# Help Needed



## Joe1690 (Mar 12, 2013)

Hi guy's 

I have just been told by my work that they want me to move to HK at the end of this year of early next and they have asked me to start putting a package together. 

The living expenses side I can put together quite easily but the salary my job demands is the tricky part so I am looking to see if any one could give me a ball park figure. 

The Job I am going to do is a commodities operations manager was going to ask for 65k to 70k HKD a month but looking on websites similar roles are around 90K HKD a month so don't want to under sell myself any advice would be apreciated 

Regards 

Joe


----------



## nikkisizer (Aug 20, 2011)

Hi Joe,

Hong Kong is one of the most expensive places to live, having said that though it is also one of the top places where people have the most disposable income.

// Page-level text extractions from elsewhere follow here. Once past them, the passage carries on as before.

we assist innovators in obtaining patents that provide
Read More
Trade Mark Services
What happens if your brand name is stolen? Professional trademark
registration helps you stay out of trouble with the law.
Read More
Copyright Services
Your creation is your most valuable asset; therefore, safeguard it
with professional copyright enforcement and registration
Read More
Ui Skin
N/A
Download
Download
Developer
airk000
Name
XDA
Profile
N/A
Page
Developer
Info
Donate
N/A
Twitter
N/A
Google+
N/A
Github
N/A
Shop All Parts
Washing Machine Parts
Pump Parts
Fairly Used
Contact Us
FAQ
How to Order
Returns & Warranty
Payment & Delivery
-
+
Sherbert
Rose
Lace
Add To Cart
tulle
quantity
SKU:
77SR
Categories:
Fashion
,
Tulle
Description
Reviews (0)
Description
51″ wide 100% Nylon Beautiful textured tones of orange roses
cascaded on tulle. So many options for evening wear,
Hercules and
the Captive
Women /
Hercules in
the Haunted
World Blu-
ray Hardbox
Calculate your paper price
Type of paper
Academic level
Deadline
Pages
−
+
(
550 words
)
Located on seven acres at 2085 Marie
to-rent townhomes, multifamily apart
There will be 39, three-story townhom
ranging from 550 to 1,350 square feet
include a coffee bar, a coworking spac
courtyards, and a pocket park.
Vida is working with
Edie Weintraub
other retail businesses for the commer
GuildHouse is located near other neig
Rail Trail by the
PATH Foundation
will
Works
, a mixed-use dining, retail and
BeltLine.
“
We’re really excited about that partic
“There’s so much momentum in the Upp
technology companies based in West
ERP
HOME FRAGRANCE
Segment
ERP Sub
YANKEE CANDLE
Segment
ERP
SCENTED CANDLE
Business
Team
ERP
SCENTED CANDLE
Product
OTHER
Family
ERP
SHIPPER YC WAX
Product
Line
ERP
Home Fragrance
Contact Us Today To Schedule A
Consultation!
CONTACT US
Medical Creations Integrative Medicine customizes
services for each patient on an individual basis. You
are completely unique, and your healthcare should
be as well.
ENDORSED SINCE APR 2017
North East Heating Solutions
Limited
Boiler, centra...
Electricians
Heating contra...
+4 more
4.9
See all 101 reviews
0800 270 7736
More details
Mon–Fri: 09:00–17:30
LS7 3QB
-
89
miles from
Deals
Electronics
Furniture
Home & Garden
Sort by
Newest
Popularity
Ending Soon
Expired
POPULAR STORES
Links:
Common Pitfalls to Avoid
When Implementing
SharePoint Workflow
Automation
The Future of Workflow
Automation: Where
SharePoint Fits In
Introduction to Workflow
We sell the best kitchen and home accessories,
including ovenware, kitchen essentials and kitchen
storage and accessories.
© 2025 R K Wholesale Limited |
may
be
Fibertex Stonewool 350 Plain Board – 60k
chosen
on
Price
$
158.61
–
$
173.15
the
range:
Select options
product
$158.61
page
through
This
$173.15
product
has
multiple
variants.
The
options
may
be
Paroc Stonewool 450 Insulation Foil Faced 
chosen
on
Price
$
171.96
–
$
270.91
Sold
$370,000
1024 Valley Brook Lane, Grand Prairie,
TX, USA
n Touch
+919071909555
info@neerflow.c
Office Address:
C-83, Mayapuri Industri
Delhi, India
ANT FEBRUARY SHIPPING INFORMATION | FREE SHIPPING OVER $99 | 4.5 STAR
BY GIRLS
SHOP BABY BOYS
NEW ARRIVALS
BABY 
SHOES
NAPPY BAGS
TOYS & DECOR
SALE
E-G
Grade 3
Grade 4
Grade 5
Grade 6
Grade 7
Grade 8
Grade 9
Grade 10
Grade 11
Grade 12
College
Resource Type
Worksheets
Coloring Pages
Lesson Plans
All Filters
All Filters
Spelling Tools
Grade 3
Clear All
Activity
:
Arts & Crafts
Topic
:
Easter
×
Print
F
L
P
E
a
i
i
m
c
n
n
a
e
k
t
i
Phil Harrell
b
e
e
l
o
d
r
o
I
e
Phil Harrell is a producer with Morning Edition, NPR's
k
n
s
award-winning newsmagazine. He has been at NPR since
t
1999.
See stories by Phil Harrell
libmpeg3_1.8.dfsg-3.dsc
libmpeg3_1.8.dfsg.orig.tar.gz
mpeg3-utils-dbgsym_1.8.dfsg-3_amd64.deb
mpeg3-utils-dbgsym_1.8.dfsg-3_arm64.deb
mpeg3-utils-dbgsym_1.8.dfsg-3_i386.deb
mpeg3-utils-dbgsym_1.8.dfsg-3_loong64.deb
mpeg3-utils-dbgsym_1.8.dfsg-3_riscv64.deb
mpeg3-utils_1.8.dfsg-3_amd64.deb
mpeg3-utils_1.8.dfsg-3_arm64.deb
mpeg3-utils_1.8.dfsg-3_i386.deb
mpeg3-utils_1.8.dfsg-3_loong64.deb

I am sure everything will be negotiable so you should aim for the higher end salary wise, either way it will be a fantastic opportunity.

Good luck!


----------



## mathic (Apr 4, 2013)

Hi There,

How is the IT job market in HK any one could help me on this want to be there on visit visa to find a job will this would be fine ? ..... what are the chances to change it to work visa as I have 5 years of experience in to IT I'm from Hyderabad, India. .... please help

Thanks in advance.


----------



## mathic (Apr 4, 2013)

Thank you Raj


----------